The world is moving faster than ever. The way we consume content, share, buy – everything is evolving, and there has never been such a need for businesses to put all their efforts behind keep up with these changes. If we don’t keep iterating on our processes and moving forward, there is a very real risk that we will become irrelevant and outdated. We should constantly be asking ourselves what will make on-site experiences richer, easier and ultimately turn more visitors into customers.
So, what can we do to achieve this? To remove ‘internal blinkers’ and focus on creating the best, most customer-centric online experiences?
Changing your day-to-day working and thinking
When was the last time you spoke to your real customers – not from your office, but actually face-to-face? Or spent time with teams outside of your own to find out what they know about your customers or what they think of your on-site experience?
Begin by introducing regular activities and processes that take you closer to what your customers are actually thinking, saying and doing. Build up a bank of insights of what you know about your customers and keep refreshing these as things change every month.
Start from the beginning of the journey; how easy is it for people to find your website and then find what they need? You can run remote user testing sessions to find this out. Or you could run an on-site survey and begin to create themes from the responses which could identify issues, blockers or opportunities for changes on-site. If you can also validate these further with data and analytics then this should give you a prioritised focus for your improvements.
And remember that anyone in your business can come up with great ideas for tests/improvements – it doesn’t have to come from someone with ‘creative’ or ‘marketing’ in their title. You could run weekly or daily stand ups about the activity that is going on in the digital team and invite people from other departments to attend. They may be able to contribute valuable insight and it will bring the rest of the business closer to what your team is working on.
Iterate iterate iterate
Do you have a programme of continuous improvements on your website, or do you follow the traditional approach of a redesign every two years, hoping that at launch it performs as well as the previous site?
The big bang of a website redesign is becoming less and less prevalent. Companies like Amazon are leading the way; they have never redesigned their website. Instead, since launch they have been continuously iterating and improving the experience to ensure it’s in the optimum position at any given time. They are able to test and iterate at very high velocity because they have a dedicated team who handle this.
Start with looking for opportunities in your data; look for simple things you can change to improve the online experience and then test them using a tool like VWO or Optimizely. Once you have had a few successes through this then you can add in the customer insights you have been collecting. The strongest ideas for tests will then be backed by both qualitative and quantitative evidence.
Through your optimisation programme you can begin to learn about segments of customers. Initially it may be as simple as running a test to influence new vs. returning, or serving an offer to customers in a specific location.
Once you understand what works then you can look at personalising experiences on a more granular level and technology like Qubit or Sitecore can help you achieve this. From serving a bespoke homepage to a group of customers with products or services you know they will be interested in, to time or scarcity based messaging to encourage users through the journey.
Align your comms
Can you think of a time when you’ve had a really brilliant end-to-end customer experience? And the different touch points you experienced from start to finish?
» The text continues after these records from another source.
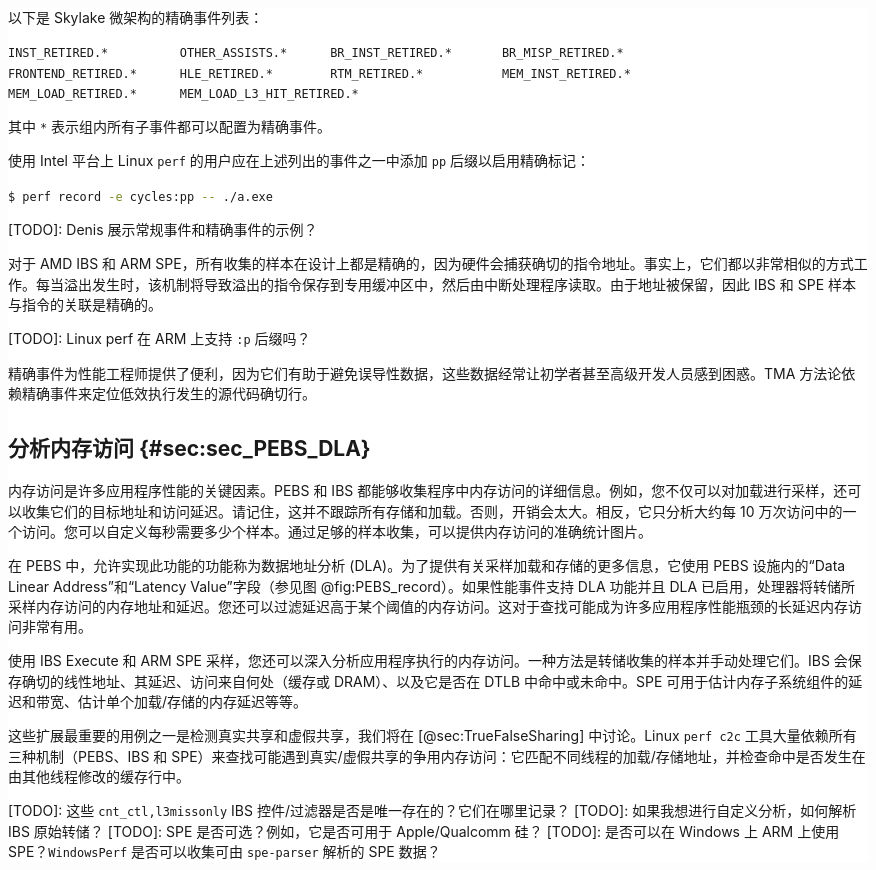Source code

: 以下是 Skylake 微架构的精确事件列表：

```
INST_RETIRED.*          OTHER_ASSISTS.*      BR_INST_RETIRED.*       BR_MISP_RETIRED.*
FRONTEND_RETIRED.*      HLE_RETIRED.*        RTM_RETIRED.*           MEM_INST_RETIRED.*
MEM_LOAD_RETIRED.*      MEM_LOAD_L3_HIT_RETIRED.*
```
其中 ``*`` 表示组内所有子事件都可以配置为精确事件。

使用 Intel 平台上 Linux `perf` 的用户应在上述列出的事件之一中添加 `pp` 后缀以启用精确标记：

```bash
$ perf record -e cycles:pp -- ./a.exe
```

[TODO]: Denis 展示常规事件和精确事件的示例？

对于 AMD IBS 和 ARM SPE，所有收集的样本在设计上都是精确的，因为硬件会捕获确切的指令地址。事实上，它们都以非常相似的方式工作。每当溢出发生时，该机制将导致溢出的指令保存到专用缓冲区中，然后由中断处理程序读取。由于地址被保留，因此 IBS 和 SPE 样本与指令的关联是精确的。

[TODO]: Linux perf 在 ARM 上支持 `:p` 后缀吗？

精确事件为性能工程师提供了便利，因为它们有助于避免误导性数据，这些数据经常让初学者甚至高级开发人员感到困惑。TMA 方法论依赖精确事件来定位低效执行发生的源代码确切行。

## 分析内存访问 {#sec:sec_PEBS_DLA}

内存访问是许多应用程序性能的关键因素。PEBS 和 IBS 都能够收集程序中内存访问的详细信息。例如，您不仅可以对加载进行采样，还可以收集它们的目标地址和访问延迟。请记住，这并不跟踪所有存储和加载。否则，开销会太大。相反，它只分析大约每 10 万次访问中的一个访问。您可以自定义每秒需要多少个样本。通过足够的样本收集，可以提供内存访问的准确统计图片。

在 PEBS 中，允许实现此功能的功能称为数据地址分析 (DLA)。为了提供有关采样加载和存储的更多信息，它使用 PEBS 设施内的“Data Linear Address”和“Latency Value”字段（参见图 @fig:PEBS_record）。如果性能事件支持 DLA 功能并且 DLA 已启用，处理器将转储所采样内存访问的内存地址和延迟。您还可以过滤延迟高于某个阈值的内存访问。这对于查找可能成为许多应用程序性能瓶颈的长延迟内存访问非常有用。

使用 IBS Execute 和 ARM SPE 采样，您还可以深入分析应用程序执行的内存访问。一种方法是转储收集的样本并手动处理它们。IBS 会保存确切的线性地址、其延迟、访问来自何处（缓存或 DRAM）、以及它是否在 DTLB 中命中或未命中。SPE 可用于估计内存子系统组件的延迟和带宽、估计单个加载/存储的内存延迟等等。

这些扩展最重要的用例之一是检测真实共享和虚假共享，我们将在 [@sec:TrueFalseSharing] 中讨论。Linux `perf c2c` 工具大量依赖所有三种机制（PEBS、IBS 和 SPE）来查找可能遇到真实/虚假共享的争用内存访问：它匹配不同线程的加载/存储地址，并检查命中是否发生在由其他线程修改的缓存行中。

[^1]: PEBS 抓取器工具 - [https://github.com/andikleen/pmu-tools/tree/master/pebs-grabber](https://github.com/andikleen/pmu-tools/tree/master/pebs-grabber)。需要 root 权限。
[^2]: 性能滑移 - [https://easyperf.net/blog/2018/08/29/Understanding-performance-events-skid](https://easyperf.net/blog/2018/08/29/Understanding-performance-events-skid)
[^4]: 硬件事件滑移 - [https://software.intel.com/en-us/vtune-help-hardware-event-skid](https://software.intel.com/en-us/vtune-help-hardware-event-skid)
[^5]: ARM SPE 解析器 - [https://gitlab.arm.com/telemetry-solution/telemetry-solution](https://gitlab.arm.com/telemetry-solution/telemetry-solution)


[TODO]: 这些 `cnt_ctl,l3missonly` IBS 控件/过滤器是否是唯一存在的？它们在哪里记录？
[TODO]: 如果我想进行自定义分析，如何解析 IBS 原始转储？
[TODO]: SPE 是否可选？例如，它是否可用于 Apple/Qualcomm 硅？
[TODO]: 是否可以在 Windows 上 ARM 上使用 SPE？`WindowsPerf` 是否可以收集可由 `spe-parser` 解析的 SPE 数据？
For me it was when I recently gave blood for the first time.
I registered and booked my appointment online. I then received a letter and an email to confirm my appointment. Shortly before my appointment, I had an email reminding me and giving me instructions on how to prepare myself for the day, then a text the day before giving me the opportunity to cancel and free up the appointment if I couldn’t make it.
Afterwards, I received an email to thank me, and finally a text message to say my donation had arrived at Preston Hospital for use. Needless to say, after being looked after and guided through the process so smoothly, when I was invited to give blood again, I did.
This just shows how important it is to join up your comms: once you have a programme of continuous learning in place and are building up a bank of insights about your customer through both testing and research, you can get these insights to start working really hard for you.
You might run a test and discover some persuasive messaging that resonates really well with your customer. But don’t just leave it there; you could also use this messaging in your offline marketing, or in your new PPC campaign to ensure a consistent brand message throughout all marketing channels.
Also think about the role of offsite content in raising awareness and driving new customers into your brand experience – how can this be tested and improved to drive a higher volume/ better quality prospect?
The businesses who will truly thrive in this ever-changing world are those who are prepared to relax the reins, take everything they learn from and about their customer, combine it with data and use this to intelligently create a seamless experience both on and offline.